Exercise requirements: Every record below must be returned word for word, with the pictures left out.

+ + + + +

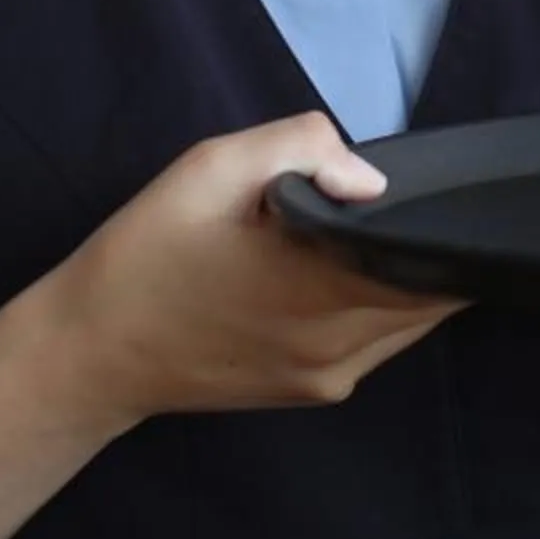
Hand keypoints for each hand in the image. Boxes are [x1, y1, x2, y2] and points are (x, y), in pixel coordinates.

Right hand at [35, 113, 460, 429]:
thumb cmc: (149, 251)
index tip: (440, 186)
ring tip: (373, 230)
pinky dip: (382, 303)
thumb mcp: (212, 167)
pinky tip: (347, 270)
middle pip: (434, 292)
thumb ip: (303, 147)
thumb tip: (372, 179)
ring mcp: (330, 376)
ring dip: (409, 275)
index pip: (432, 259)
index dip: (447, 220)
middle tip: (407, 198)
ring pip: (412, 319)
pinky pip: (380, 340)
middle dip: (431, 243)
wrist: (92, 352)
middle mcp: (338, 344)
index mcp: (319, 286)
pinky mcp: (316, 392)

+ + + + +

Output for this task:
Hand keypoints for each hand in the image. Boxes are [x1, y1, x2, y2] and points are (x, y), in pixel coordinates.

Right hand at [35, 113, 460, 429]:
thumb cmc: (149, 251)
index tip: (440, 186)
ring tip: (373, 230)
pinky dip: (382, 303)
thumb mcp: (212, 167)
pinky tip: (347, 270)
middle pip: (434, 292)
thumb ip: (303, 147)
thumb tip: (372, 179)
ring mcp: (330, 376)
ring dip: (409, 275)
index pip: (432, 259)
index dip: (447, 220)
middle tip: (407, 198)
ring pip: (412, 319)
pinky pip: (380, 340)
middle dip: (431, 243)
wrist: (92, 352)
middle mcp: (338, 344)
index mcp: (319, 286)
pinky mcp: (316, 392)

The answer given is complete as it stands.